La ville comptabilise :

- 61 Ecrans d’information sur le réseau de bus

- 5 bornes d’appels

- 432 panneaux avec capteurs pour analyse du traffic routier

- 1300 caméras (densité inférieure à celle de Séoul ou d'autres grandes capitales mais ces caméras sont très performantes et bénéficient du tracé des voiries, réctiligne et dégagé)

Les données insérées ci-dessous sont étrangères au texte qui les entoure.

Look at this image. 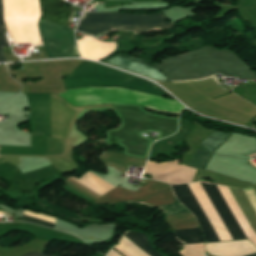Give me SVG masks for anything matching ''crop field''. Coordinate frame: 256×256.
<instances>
[{"instance_id": "1", "label": "crop field", "mask_w": 256, "mask_h": 256, "mask_svg": "<svg viewBox=\"0 0 256 256\" xmlns=\"http://www.w3.org/2000/svg\"><path fill=\"white\" fill-rule=\"evenodd\" d=\"M170 80L190 79L221 73L247 80H255L256 73L234 53L210 46L199 48L178 57L166 58L153 65Z\"/></svg>"}, {"instance_id": "2", "label": "crop field", "mask_w": 256, "mask_h": 256, "mask_svg": "<svg viewBox=\"0 0 256 256\" xmlns=\"http://www.w3.org/2000/svg\"><path fill=\"white\" fill-rule=\"evenodd\" d=\"M59 95L75 106H86L101 103L138 104L146 108L177 114H180L185 108L175 100H169L166 98L152 96L147 93L133 92L121 88H85L69 90L66 91V93H61Z\"/></svg>"}, {"instance_id": "3", "label": "crop field", "mask_w": 256, "mask_h": 256, "mask_svg": "<svg viewBox=\"0 0 256 256\" xmlns=\"http://www.w3.org/2000/svg\"><path fill=\"white\" fill-rule=\"evenodd\" d=\"M69 75L64 79L65 90L79 87H122L162 97L167 94L146 80L90 61H83Z\"/></svg>"}, {"instance_id": "4", "label": "crop field", "mask_w": 256, "mask_h": 256, "mask_svg": "<svg viewBox=\"0 0 256 256\" xmlns=\"http://www.w3.org/2000/svg\"><path fill=\"white\" fill-rule=\"evenodd\" d=\"M162 14L128 15L85 12L76 31L97 34L111 30L134 31V34L171 28Z\"/></svg>"}, {"instance_id": "5", "label": "crop field", "mask_w": 256, "mask_h": 256, "mask_svg": "<svg viewBox=\"0 0 256 256\" xmlns=\"http://www.w3.org/2000/svg\"><path fill=\"white\" fill-rule=\"evenodd\" d=\"M204 190L206 191L209 199L216 208L218 214L223 220L225 226L230 232L233 240L244 239L239 227L234 221L232 215L224 204L214 184L201 183ZM173 191L179 201L184 204L198 219L201 228L203 229L204 235L207 242L219 241L211 224L207 220L202 208L193 196L189 186L185 185H172Z\"/></svg>"}, {"instance_id": "6", "label": "crop field", "mask_w": 256, "mask_h": 256, "mask_svg": "<svg viewBox=\"0 0 256 256\" xmlns=\"http://www.w3.org/2000/svg\"><path fill=\"white\" fill-rule=\"evenodd\" d=\"M117 56H120L122 58H125V59H128L130 61H133V62H136V63H139L141 65H144V66H147L149 68H152V69H155L157 71H159L158 69L150 66L149 64H147L144 60L142 59H136V58H130L129 56H126V55H123V54H120V55H117ZM117 56H114L112 58H109L105 61H103L102 63H106V64H109V65H112V66H115V67H118V68H121V69H124V70H127V71H130V72H133V73H136V74H139L141 76H144V77H147L153 81H165V80H169L168 78H166L162 73L160 72H157L155 70H152V69H149L147 67H144V66H141V65H138L136 63H133V62H130L128 60H125V59H122L120 57H117Z\"/></svg>"}, {"instance_id": "7", "label": "crop field", "mask_w": 256, "mask_h": 256, "mask_svg": "<svg viewBox=\"0 0 256 256\" xmlns=\"http://www.w3.org/2000/svg\"><path fill=\"white\" fill-rule=\"evenodd\" d=\"M230 133L214 131L198 148L188 166L203 169L215 148L227 139Z\"/></svg>"}, {"instance_id": "8", "label": "crop field", "mask_w": 256, "mask_h": 256, "mask_svg": "<svg viewBox=\"0 0 256 256\" xmlns=\"http://www.w3.org/2000/svg\"><path fill=\"white\" fill-rule=\"evenodd\" d=\"M63 3H65V1L63 0H41L43 18L49 22L55 23L63 27H67V20L72 10L67 7L61 6V4ZM73 14L74 11L69 19V22Z\"/></svg>"}, {"instance_id": "9", "label": "crop field", "mask_w": 256, "mask_h": 256, "mask_svg": "<svg viewBox=\"0 0 256 256\" xmlns=\"http://www.w3.org/2000/svg\"><path fill=\"white\" fill-rule=\"evenodd\" d=\"M174 235L178 241L186 244L204 242L202 233L199 228L175 230Z\"/></svg>"}, {"instance_id": "10", "label": "crop field", "mask_w": 256, "mask_h": 256, "mask_svg": "<svg viewBox=\"0 0 256 256\" xmlns=\"http://www.w3.org/2000/svg\"><path fill=\"white\" fill-rule=\"evenodd\" d=\"M125 236L128 237L131 241H133L136 245H138L145 252H147L149 255H151V256H161L160 254H158L157 252H155L151 248V246H150L146 236L142 235L141 233H131V232H128V233L125 234ZM112 250L116 251L121 256H124L123 254H121L116 249H112Z\"/></svg>"}, {"instance_id": "11", "label": "crop field", "mask_w": 256, "mask_h": 256, "mask_svg": "<svg viewBox=\"0 0 256 256\" xmlns=\"http://www.w3.org/2000/svg\"><path fill=\"white\" fill-rule=\"evenodd\" d=\"M5 34H6V27L2 19V3L0 0V61H7L2 51V47L9 46Z\"/></svg>"}, {"instance_id": "12", "label": "crop field", "mask_w": 256, "mask_h": 256, "mask_svg": "<svg viewBox=\"0 0 256 256\" xmlns=\"http://www.w3.org/2000/svg\"><path fill=\"white\" fill-rule=\"evenodd\" d=\"M21 221H28V222L35 223V224L45 226V227H48V228H52V229H53V226H54L53 223H49V222H45V221H42V220L34 219V218L27 217V216H24V215L22 216Z\"/></svg>"}, {"instance_id": "13", "label": "crop field", "mask_w": 256, "mask_h": 256, "mask_svg": "<svg viewBox=\"0 0 256 256\" xmlns=\"http://www.w3.org/2000/svg\"><path fill=\"white\" fill-rule=\"evenodd\" d=\"M24 256H46V255L30 252V253H28V254H26Z\"/></svg>"}, {"instance_id": "14", "label": "crop field", "mask_w": 256, "mask_h": 256, "mask_svg": "<svg viewBox=\"0 0 256 256\" xmlns=\"http://www.w3.org/2000/svg\"><path fill=\"white\" fill-rule=\"evenodd\" d=\"M214 76V75H213ZM208 78V77H207ZM218 82H219V79L217 76L214 77ZM220 83V82H219ZM221 84V83H220Z\"/></svg>"}, {"instance_id": "15", "label": "crop field", "mask_w": 256, "mask_h": 256, "mask_svg": "<svg viewBox=\"0 0 256 256\" xmlns=\"http://www.w3.org/2000/svg\"><path fill=\"white\" fill-rule=\"evenodd\" d=\"M249 256H256V254H252V255H249Z\"/></svg>"}, {"instance_id": "16", "label": "crop field", "mask_w": 256, "mask_h": 256, "mask_svg": "<svg viewBox=\"0 0 256 256\" xmlns=\"http://www.w3.org/2000/svg\"><path fill=\"white\" fill-rule=\"evenodd\" d=\"M15 41V43H17V41L16 40H14Z\"/></svg>"}]
</instances>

- 21 caméras dédiées à l’analyse du traffic routier

- 86 pylônes de différentes hauteurs avec caméras, haut-parleurs, boitiers d’appel vocal et capteurs

- 1 émetteur satellite

- 3 capteurs sur l’état et les mouvements du sol

- 3 caméras et capteurs pour l’étude des marées et prévention des inondations

- 2 caméras spécialisées dans la détection de départ de feux

- 3 capteurs de vitesse du vent

- 3 capteurs d’humidité et température

- 9 capteurs de luminosité, énergie solaire et rayons UV

- 3 capteurs de pression atmosphérique

- 3 capteurs de prévision des pluies et chutes de neige

- 3 capteurs de concentration en poussière et sable

- 3 capteurs de gel sur les routes

- 3 capteurs de brouillard

- 6 écrans d’informations générales dédiées aux citadins

Source: International Case Studies of Smart Cities, Songdo, Republic of Korea, Sang Keon Lee, Heeseo Rain Kwon, HeeAh Cho, Jongbok Kim, Donju Lee, Inter-American Development Bank, juin 2016

Centre de contrôle U-City à Songdo - IFEZ

Le numérique vient au service de la ville afin d’éradiquer la congestion automobile. Comme évoqué précédemment, de nombreux dispositifs permettent d’analyser le traffic routier en temps réel, et d’adapter les rythmes et temporalités des feux de signalisation. Grâce au réseau principal U-City qui s’étend sur 11.5km2, englobant certains quartiers à l’Est de Songdo IBD (6km2).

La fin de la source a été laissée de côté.